TEXT UNDER STUDY →
++++++++

Commit-reveal bypass & Chainlink VRF

// Commit-reveal: reveal before deadline?
// Check: is commit stored on-chain?
cast storage <contract> <slot>  # read commitment

// Chainlink VRF: not bypassable (true randomness)
// But: check if requestId is predictable
// Check: does contract accept direct VRF fulfillment?

# Front-running lottery:
# Monitor mempool → see winning tx → submit same answer
# with higher gas price → your tx mines first

# Tools for mempool sniping:
# flashbots, bloXroute

Read "private" storage

# All storage is public — read with cast storage
cast storage <addr> 0     # slot 0 (owner typically)
cast storage <addr> 1     # slot 1 (password?)
cast storage <addr> 2     # slot 2...

++++++++

PROVIDED DATA →
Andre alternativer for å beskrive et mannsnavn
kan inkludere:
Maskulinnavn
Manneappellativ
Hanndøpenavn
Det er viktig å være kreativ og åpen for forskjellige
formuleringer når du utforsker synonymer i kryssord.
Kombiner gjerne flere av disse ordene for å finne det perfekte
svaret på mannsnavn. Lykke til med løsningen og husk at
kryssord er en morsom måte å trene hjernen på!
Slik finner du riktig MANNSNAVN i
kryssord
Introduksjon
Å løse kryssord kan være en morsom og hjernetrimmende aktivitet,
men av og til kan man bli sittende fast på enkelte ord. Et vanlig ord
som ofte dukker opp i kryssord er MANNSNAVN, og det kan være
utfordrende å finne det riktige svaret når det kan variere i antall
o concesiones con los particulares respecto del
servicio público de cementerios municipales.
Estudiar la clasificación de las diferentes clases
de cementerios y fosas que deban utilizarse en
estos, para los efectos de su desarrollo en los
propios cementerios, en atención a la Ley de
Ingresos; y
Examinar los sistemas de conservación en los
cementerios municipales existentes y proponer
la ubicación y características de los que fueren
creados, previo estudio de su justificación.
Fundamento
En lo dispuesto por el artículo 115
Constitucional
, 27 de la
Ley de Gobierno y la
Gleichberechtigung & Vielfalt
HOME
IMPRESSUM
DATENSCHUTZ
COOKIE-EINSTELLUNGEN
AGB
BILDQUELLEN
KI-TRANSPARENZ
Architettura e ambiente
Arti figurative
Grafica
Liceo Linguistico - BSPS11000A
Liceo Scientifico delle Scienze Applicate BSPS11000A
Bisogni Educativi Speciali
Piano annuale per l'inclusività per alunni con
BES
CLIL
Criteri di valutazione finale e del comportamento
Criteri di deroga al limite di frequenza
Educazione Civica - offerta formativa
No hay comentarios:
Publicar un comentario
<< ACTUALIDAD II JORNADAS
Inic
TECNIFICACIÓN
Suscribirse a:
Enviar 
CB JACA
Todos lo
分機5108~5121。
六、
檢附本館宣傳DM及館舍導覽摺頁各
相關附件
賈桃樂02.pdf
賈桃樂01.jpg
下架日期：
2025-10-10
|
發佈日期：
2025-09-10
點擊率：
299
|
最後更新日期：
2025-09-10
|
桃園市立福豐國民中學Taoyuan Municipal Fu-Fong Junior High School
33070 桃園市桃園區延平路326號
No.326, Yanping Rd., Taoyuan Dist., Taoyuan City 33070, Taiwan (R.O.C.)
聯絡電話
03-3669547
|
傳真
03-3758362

++++++++

REQUIRED ACTIONS →
A) In the notes on commit-reveal bypass and Chainlink VRF, which tools are listed for mempool sniping?
B) From the notes on commit-reveal bypass and Chainlink VRF, reproduce the passage that begins at the words "cast storage <contract>" and stop after "direct VRF fulfillment?".

ANSWER SECTION →
A) Flashbots and bloXroute.

B)
cast storage <contract> <slot>  # read commitment

// Chainlink VRF: not bypassable (true randomness)
// But: check if requestId is predictable
// Check: does contract accept direct VRF fulfillment?